Return to tiff.’s home page

Canadian Film Encyclopedia

Shopping Cart
 

Whispering City/La Fortress

(Crime City)

Year: 1947
Language: English and French
Format: 35mm Black & White
Runtime: 91 min
Director: Fédor Ozep
Executive Producer: Paul L'Anglais
Writer: Rian James, Leonard Lee, George Zuckerman, Michael Lennox
Cinematographer: Guy Roe, Charles Quick
Editor: Leonard Anderson, Richard Jarvis, Douglas Bagier, Jean Boisvert
Music: Morris Davis, André Mathieu
Cast: Helmut Dantine, Mary Anderson, Paul Lukas, Paul Dupuis, Nicole Germain, Jacques Auger, Armande Lebrun, Mimi D’Estée
Production Company: Québec Productions Corporation

Told in flashback, the film opens with a coachman telling a young couple the story of Albert Frédéric (Lukas/Auger) – a lawyer, patron of the arts and member of an important Quebec family – who is obsessed with his own respectability. Mary Roberts (Anderson/Germain), a young American journalist working in Quebec City, is sent to cover the death of Renée Brancourt (D’Estée/Lebrun) and comes across a mystery concerning the demise of Renée’s former lover. The trail seems to lead to Albert, who is now very involved in promoting the artistic success of his protégé, the talented young composer Michel Lacoste (Dantine/Dupuis).

Michel, who is having difficulties with his neurotic wife, arrives drunk at Albert’s house one night and cannot remember where he has been. When his wife is found dead and he is a suspect, Michel is persuaded by Albert to hide from the police and to kill the suspicious Roberts. Michel meets Mary under an assumed name, but his attempts to kill her are foiled by his growing feelings for her. Mary takes Michel into her confidence, and eventually Albert is arrested just as he is trying to kill Mary.
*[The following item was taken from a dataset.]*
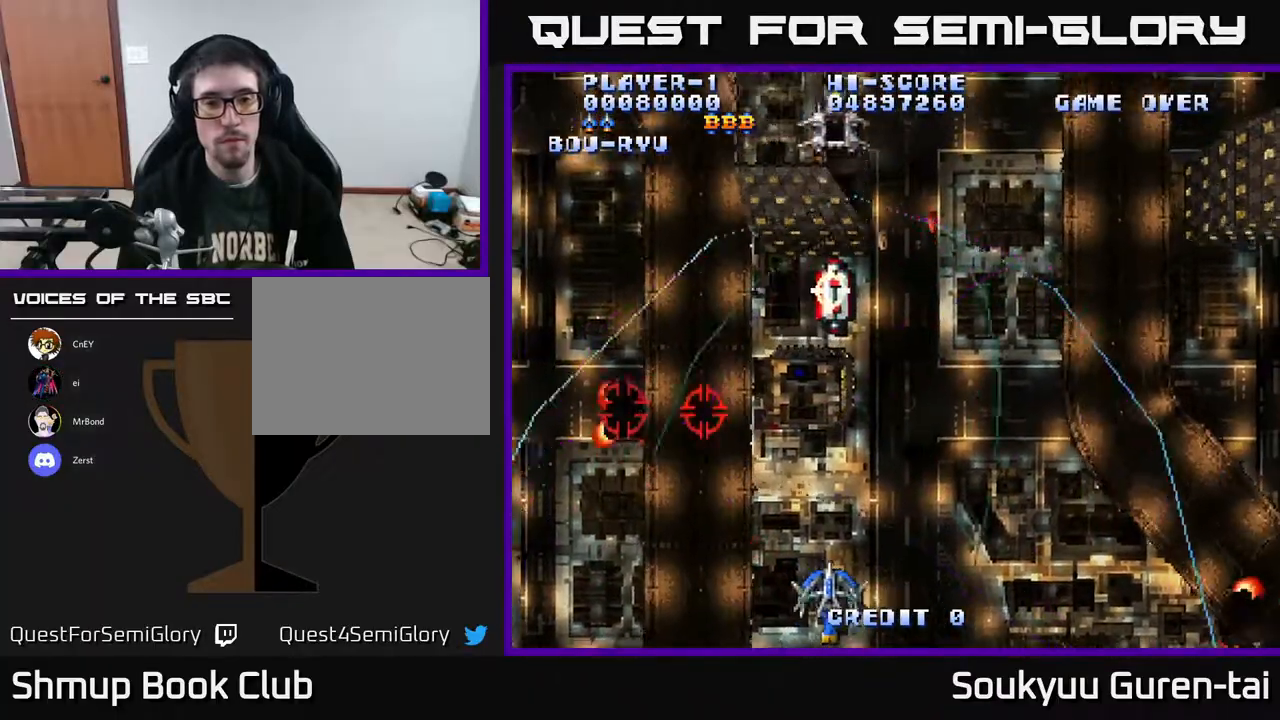
{"buttons": ["A", "DPAD_RIGHT"], "right_stick": "center", "events": [[233, "DPAD_DOWN", "down"], [250, "DPAD_LEFT", "up"], [283, "DPAD_RIGHT", "down"], [350, "DPAD_DOWN", "up"]]}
Arguably the forerunner of many “Hollywood North” productions of the seventies, this average noir thriller – produced by Paul L’Anglais’s Québec Productions at a cost of $750,000 – used a routine script written for the Hollywood market but with the setting transposed to Quebec City. All three principal performers in the English version were based in Hollywood, as were the camera crew and many of the technicians.
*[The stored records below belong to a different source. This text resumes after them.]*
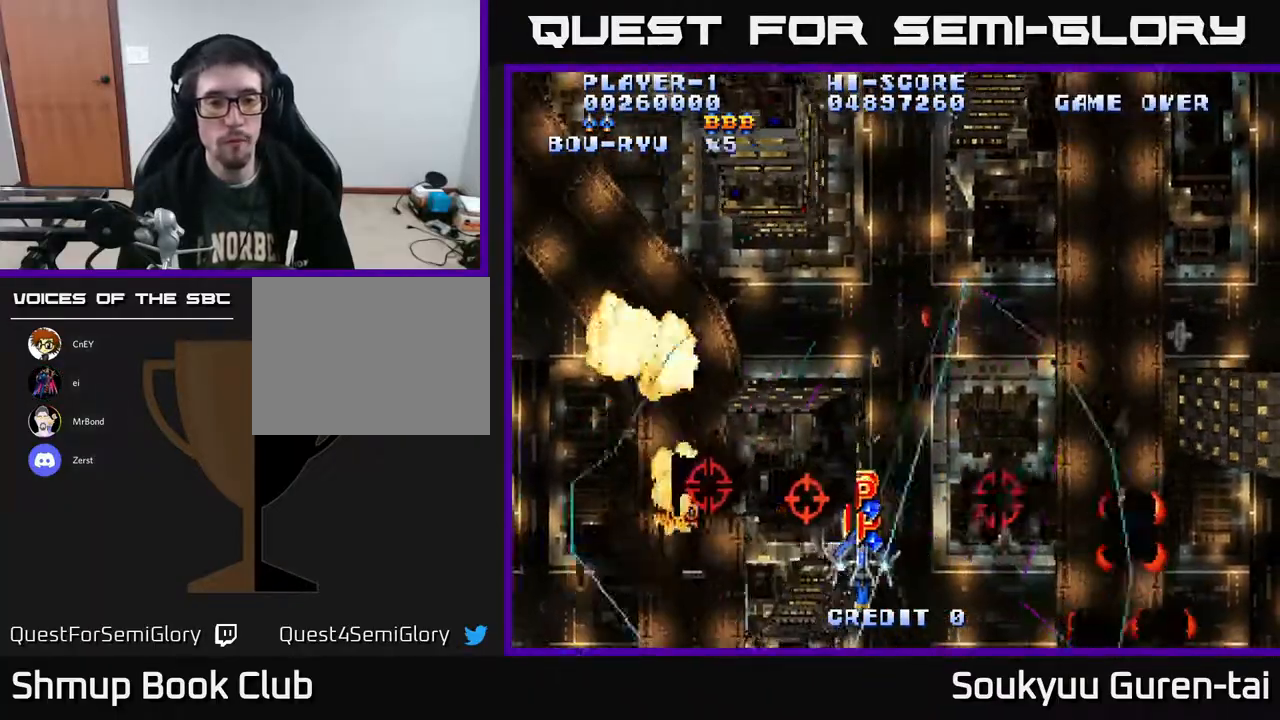
{"buttons": ["A", "DPAD_LEFT"], "right_stick": "center", "events": [[67, "DPAD_UP", "down"], [117, "DPAD_LEFT", "up"], [150, "DPAD_RIGHT", "down"], [333, "DPAD_UP", "up"], [400, "DPAD_RIGHT", "up"], [450, "DPAD_LEFT", "down"]]}
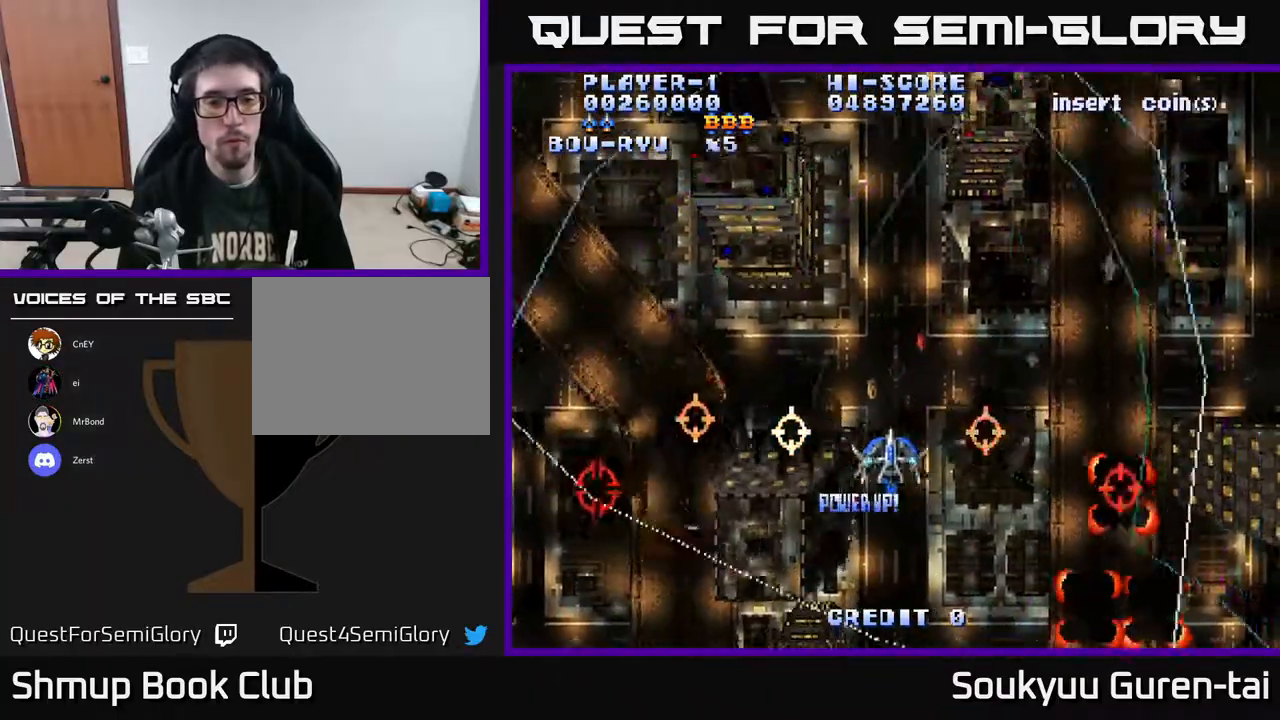
{"buttons": ["A", "DPAD_DOWN", "DPAD_RIGHT"], "right_stick": "center", "events": [[250, "DPAD_DOWN", "down"], [250, "DPAD_LEFT", "up"], [267, "DPAD_RIGHT", "down"], [283, "DPAD_DOWN", "up"], [500, "DPAD_DOWN", "down"]]}
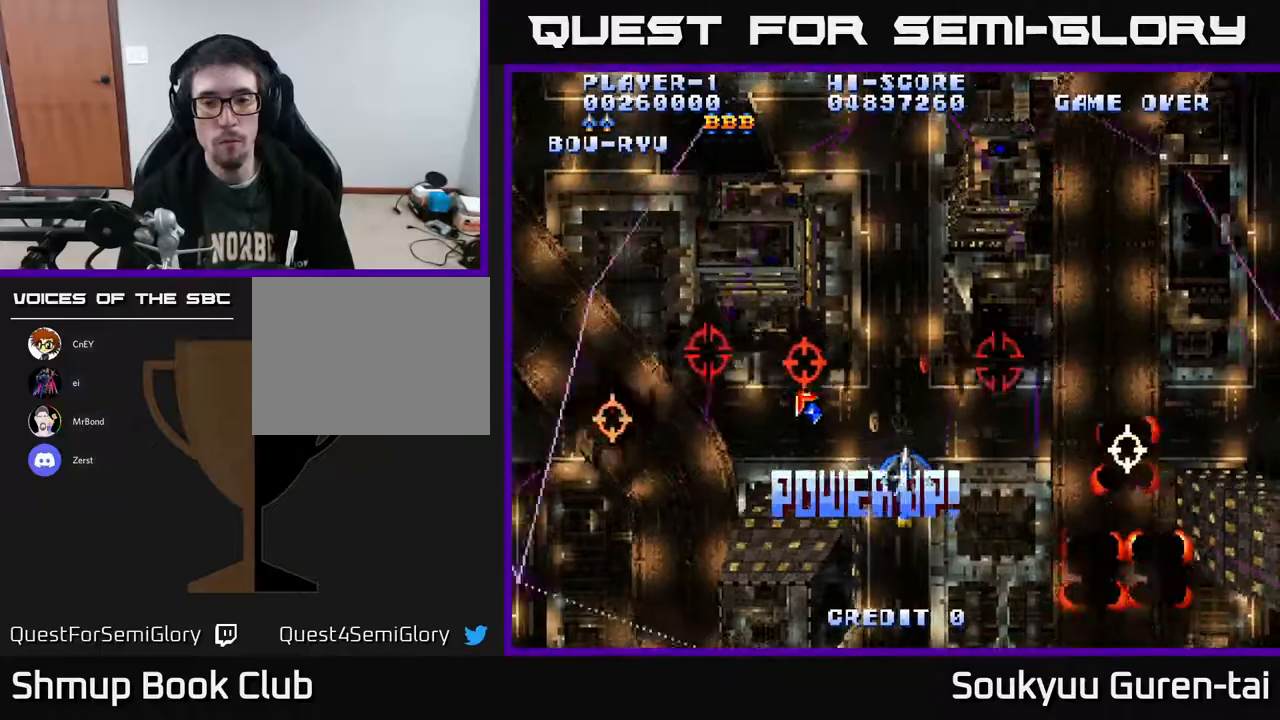
{"buttons": ["A"], "right_stick": "center", "events": [[433, "DPAD_DOWN", "up"], [483, "DPAD_RIGHT", "up"]]}
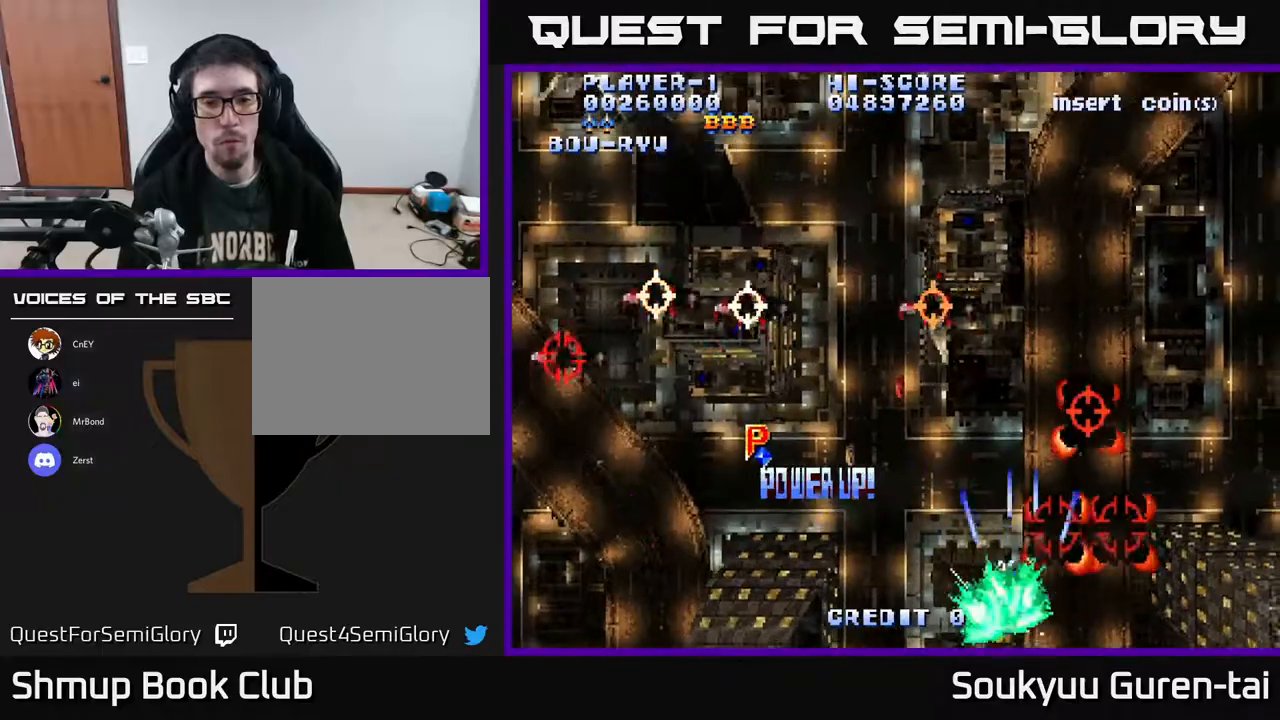
{"buttons": ["A", "DPAD_DOWN", "DPAD_LEFT"], "right_stick": "center", "events": [[17, "DPAD_LEFT", "down"], [133, "DPAD_UP", "down"], [350, "DPAD_UP", "up"], [450, "DPAD_DOWN", "down"]]}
Though its distribution through the J. Arthur Rank organization facilitated a wider release than those enjoyed by previous or contemporaneous Canadian features, the English version enjoyed only modest success at the box office (La Forteresse did much better in Quebec) and the critical reception everywhere was lukewarm at best. The English version was released in the United States in 1952 under the title Crime City. Following the film’s failure, L’Anglais turned to indigenous production, more modestly budgeted and in French only, and enjoyed considerable popular success with such films as Un homme et son péché.